The store manager had arrived, alerted by the logjam behind the till. Fiona didn’t much like the look of him with his clip-on tie and neck tattoos. He also gave off a whiff of cheap after-shave, probably the supermarket’s own brand she thought.
“No problem,” she told him, “Except this lovely girl here has been holding me back with all her chit-chat. Goodness, is that the time?”
Fiona had glanced at her wristwatch. It had been a gift from Daddy on her 21st birthday. Oh, he did spoil her! This cute Rolex for her birthday, the little BMW for Christmas…she was, indeed the luckiest girl in Scotland.
“It’s almost eight o’clock and I still have so much to do before tomorrow. I’ll be off then.

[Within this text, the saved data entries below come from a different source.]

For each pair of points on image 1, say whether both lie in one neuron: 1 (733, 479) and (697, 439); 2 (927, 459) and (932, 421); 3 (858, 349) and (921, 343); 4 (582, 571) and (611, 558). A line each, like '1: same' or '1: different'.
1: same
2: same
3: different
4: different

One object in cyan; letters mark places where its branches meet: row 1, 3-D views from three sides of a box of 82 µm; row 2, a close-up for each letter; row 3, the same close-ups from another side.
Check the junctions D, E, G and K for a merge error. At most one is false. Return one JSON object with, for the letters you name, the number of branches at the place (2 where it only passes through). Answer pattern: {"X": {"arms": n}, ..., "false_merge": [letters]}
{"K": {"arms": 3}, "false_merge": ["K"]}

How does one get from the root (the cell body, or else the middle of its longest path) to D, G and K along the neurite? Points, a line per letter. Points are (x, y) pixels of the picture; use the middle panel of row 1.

Bye bye everyone.”
As she pushed her trolley away from the till, the people in the queue broke into a round of applause so she turned and gave them a little wave. How sweet of them! It was the same when she went outside. People were hanging from their windows, whistling and cheering and some were even banging pots and pans. But how could they have known? Was it written on her face that she was already, totally, madly in love?

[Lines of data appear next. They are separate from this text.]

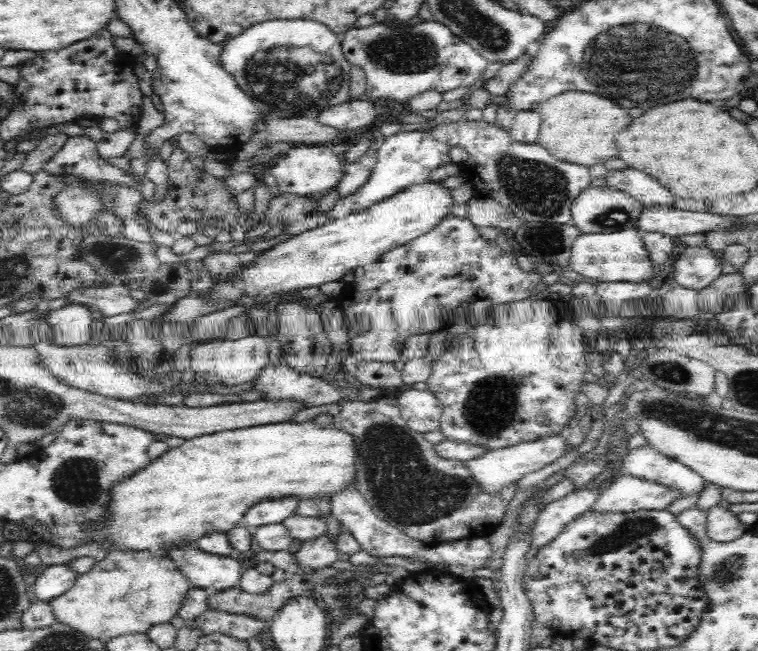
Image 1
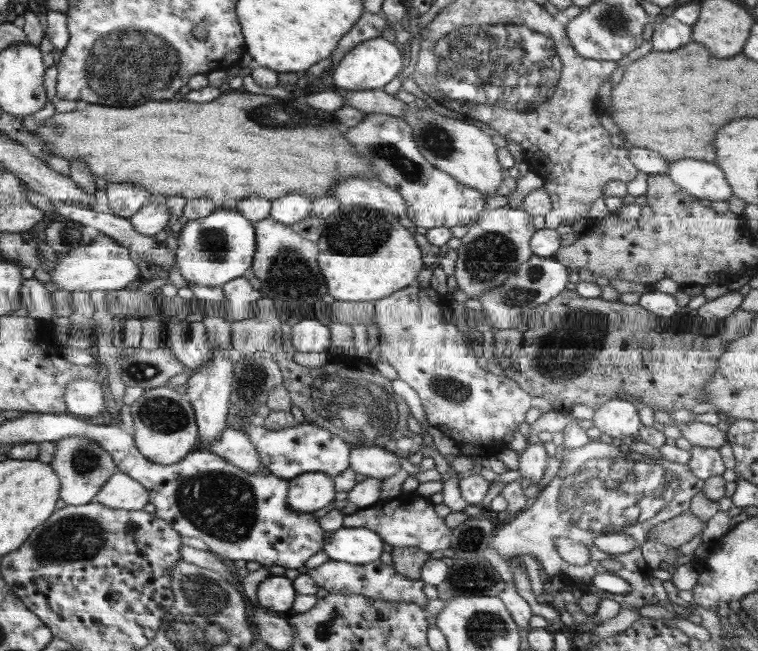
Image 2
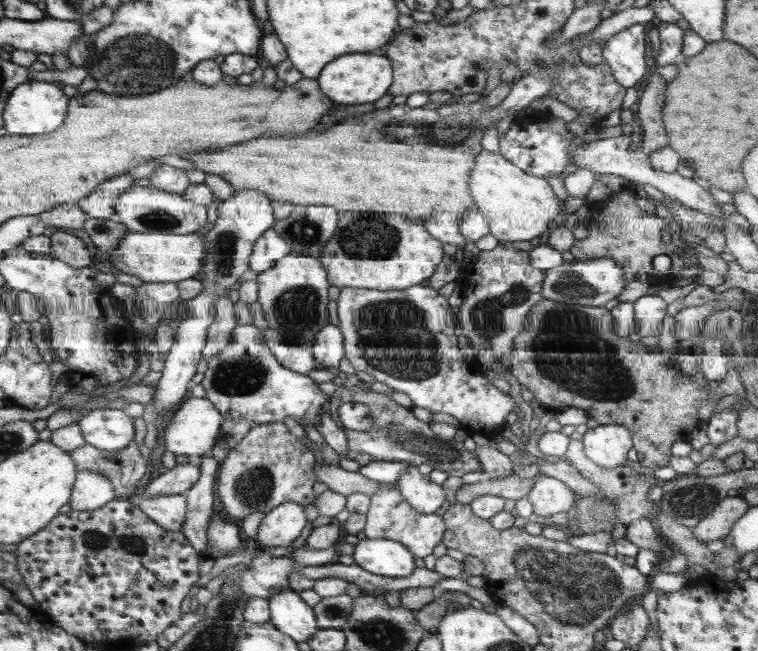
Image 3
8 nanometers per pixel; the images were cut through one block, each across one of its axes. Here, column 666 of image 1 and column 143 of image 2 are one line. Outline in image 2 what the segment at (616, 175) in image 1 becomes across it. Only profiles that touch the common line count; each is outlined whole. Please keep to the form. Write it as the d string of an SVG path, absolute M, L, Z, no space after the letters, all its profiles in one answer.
M109 184L106 194L111 212L127 220L143 206L151 204L151 198L147 196L145 190L133 184Z

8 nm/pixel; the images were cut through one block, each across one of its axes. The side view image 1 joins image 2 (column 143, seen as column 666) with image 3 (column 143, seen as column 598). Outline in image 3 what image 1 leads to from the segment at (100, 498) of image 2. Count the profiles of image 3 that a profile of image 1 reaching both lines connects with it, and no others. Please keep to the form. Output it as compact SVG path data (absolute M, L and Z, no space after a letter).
M184 494L141 497L135 505L159 526L180 531L186 511Z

She called Hamish three more times that night just to check a few details about the trip. Each time he took a little longer to answer, which was a tiny bit annoying. It was almost as if he couldn’t see the importance of her questions about swimming cozzies and hair straighteners, but her last call of the night was really urgent because she’d completely forgotten to tell him about Gooseberry.
“Gooseberry?” he had said, sounding a bit off-hand.

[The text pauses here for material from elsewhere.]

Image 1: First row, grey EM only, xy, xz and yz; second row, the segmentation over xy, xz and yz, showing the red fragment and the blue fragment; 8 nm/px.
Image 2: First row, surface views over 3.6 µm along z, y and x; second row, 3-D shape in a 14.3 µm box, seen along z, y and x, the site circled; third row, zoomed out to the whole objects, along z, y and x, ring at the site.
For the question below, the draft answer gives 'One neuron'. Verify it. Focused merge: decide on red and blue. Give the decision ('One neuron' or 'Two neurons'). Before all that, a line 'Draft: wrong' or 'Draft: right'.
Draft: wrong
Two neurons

“Yes, Gooseberry. I forgot to tell you I would have to bring Gooseberry. He’s my dog, well, my best friend really.”
“I see,” said Hamish, “And what kind of dog is he?”
“Oh, Hamish, he’s the most adorable Irish Setter you have ever met. He’s my cuddle-chum.”
“And there’s no one who could look after him for you? Gooseberry, I mean.”
“Well that’s the thing. I completely forgot that Mummy and Daddy are away on one of their silly cruises. They set off weeks ago and now there’s been some kind of nonsense on board. They’re not letting people get off or fly home. Something about a virus. Mummy sounded quite upset about it all.”
“It’s the corona,” said Hamish
“No, no, it’s called the Ocean Princess or something like that. Anyway, that’s not the point. I will have to bring Gooseberry along. You don’t mind, do you? Tell me you don’t.”
“That’s fine,” said Hamish, “I’ll see you in the morning er…”
“Fiona. Silly boy!”
“Aye well, I’ll pick you up at half past eight, Fiona. So, you get some sleep, we’ll have a long drive ahead of us.”
“Oh, I can’t wait. Your island sounds so romantic. Just me and you and the crashing waves.”
“And Gooseberry” said Hamish and then the line went dead.